Recorded data:
/---
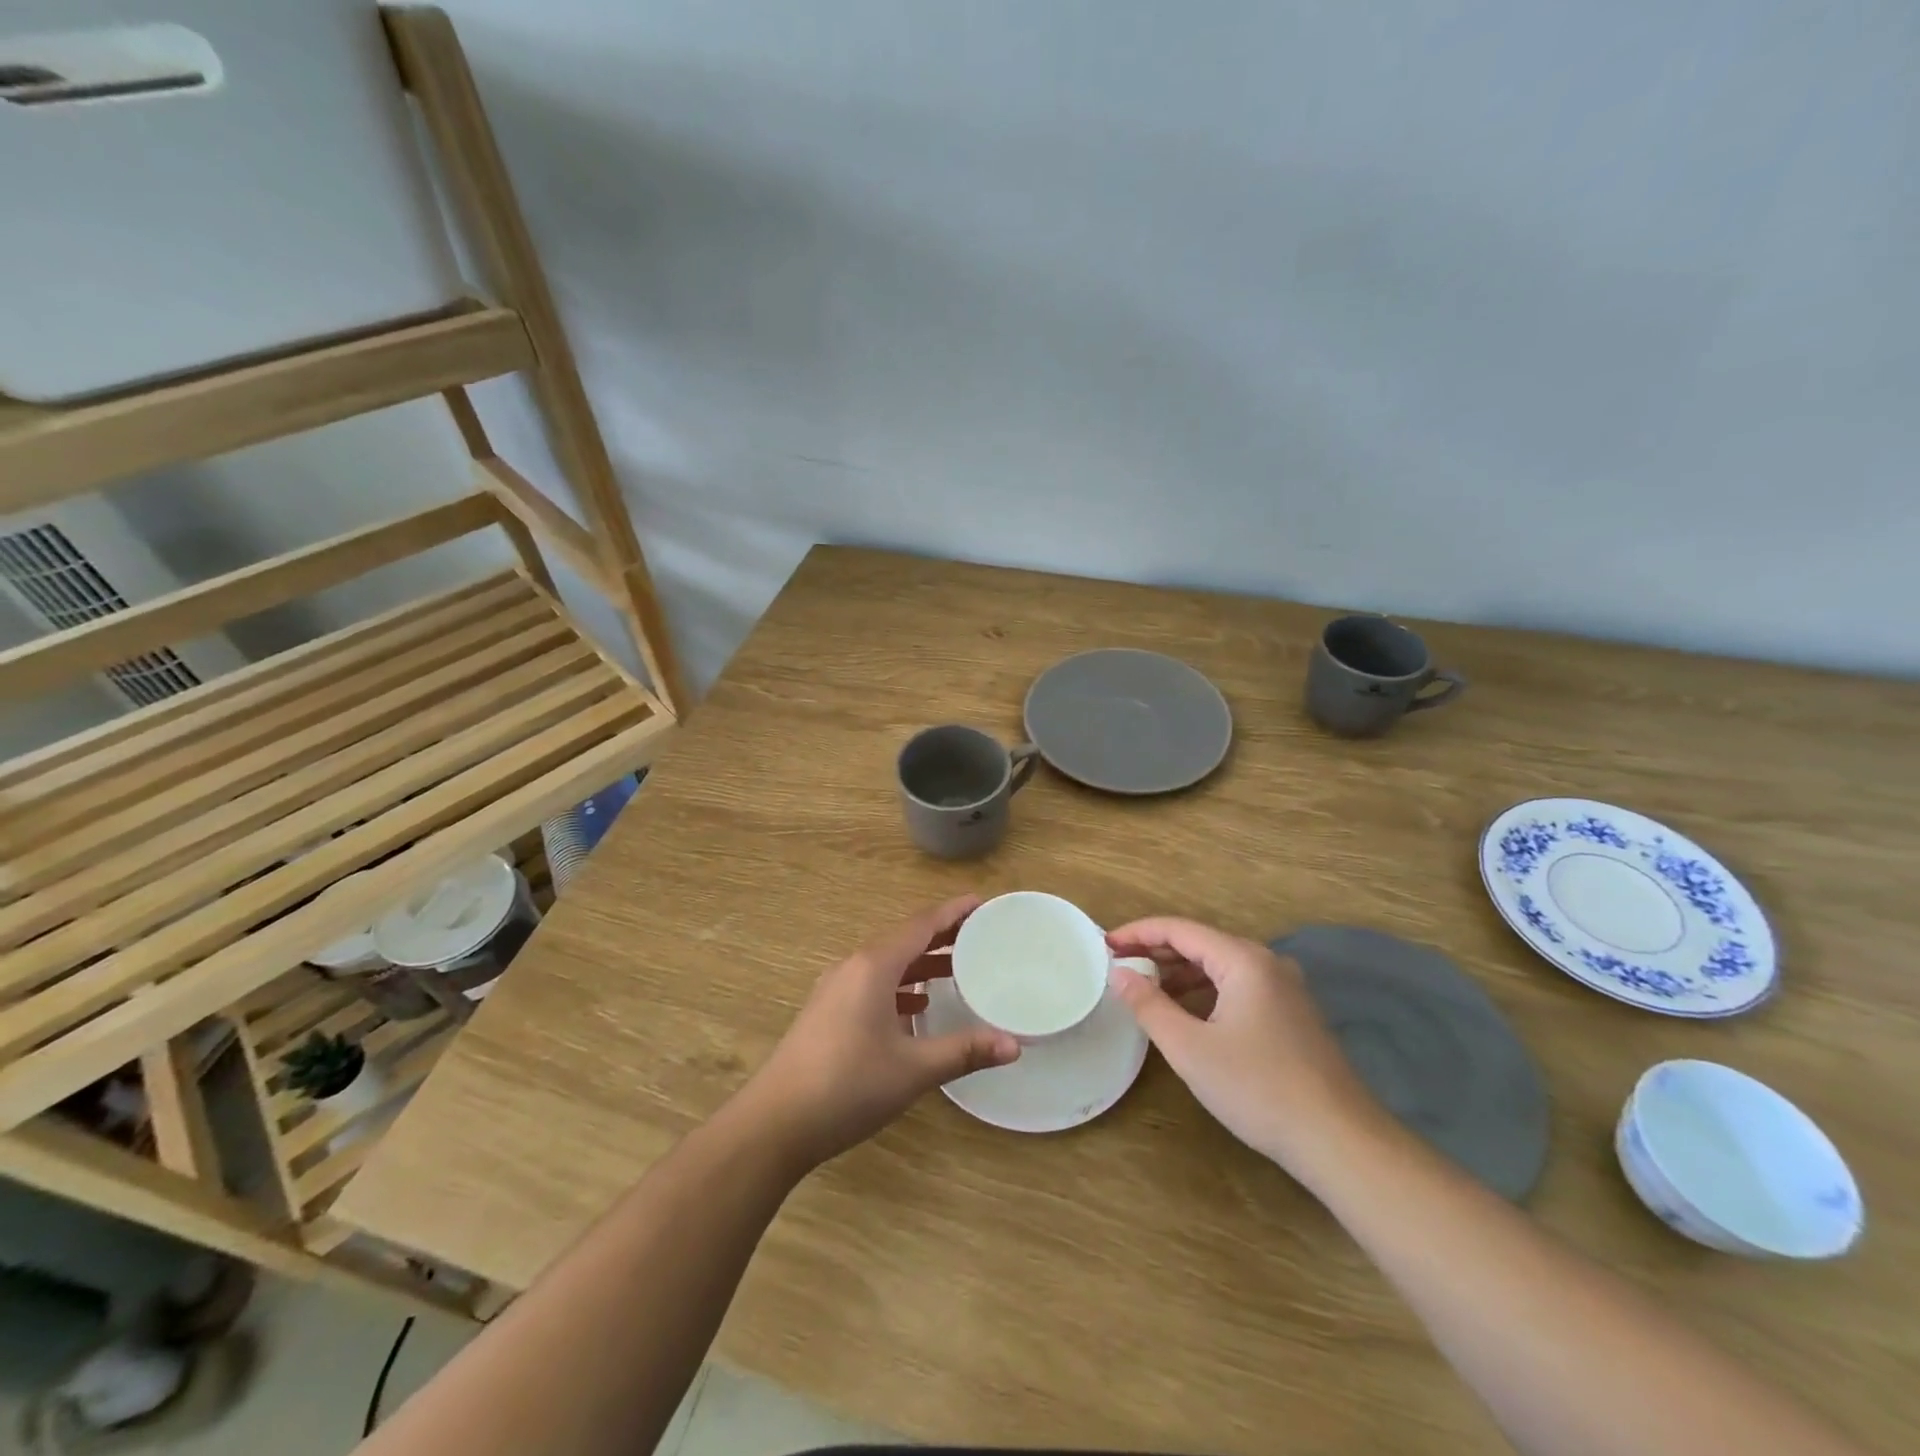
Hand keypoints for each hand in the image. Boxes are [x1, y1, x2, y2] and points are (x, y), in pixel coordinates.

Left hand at [739, 894, 1019, 1169]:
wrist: (774, 1123)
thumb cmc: (847, 1086)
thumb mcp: (913, 1070)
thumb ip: (964, 1051)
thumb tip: (1014, 1045)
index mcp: (874, 966)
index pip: (921, 925)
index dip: (953, 912)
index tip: (982, 902)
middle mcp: (853, 967)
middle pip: (904, 939)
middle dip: (941, 936)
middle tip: (979, 935)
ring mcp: (835, 989)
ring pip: (887, 963)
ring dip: (920, 963)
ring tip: (956, 969)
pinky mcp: (826, 1012)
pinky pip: (871, 983)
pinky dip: (899, 986)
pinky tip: (915, 1007)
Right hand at [1106, 917, 1372, 1168]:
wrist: (1340, 1140)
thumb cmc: (1257, 1088)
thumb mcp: (1190, 1048)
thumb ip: (1149, 1005)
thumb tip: (1119, 973)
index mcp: (1243, 960)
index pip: (1179, 929)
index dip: (1138, 933)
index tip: (1104, 945)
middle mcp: (1267, 963)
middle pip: (1201, 943)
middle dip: (1157, 951)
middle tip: (1119, 965)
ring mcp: (1285, 988)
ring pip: (1220, 966)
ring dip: (1180, 972)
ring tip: (1145, 988)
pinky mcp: (1293, 1014)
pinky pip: (1238, 986)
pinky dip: (1205, 990)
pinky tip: (1188, 1012)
\---
Work to be completed:
Your answer should be a single number: the count of lines in the records that contain "index".

Your response:
8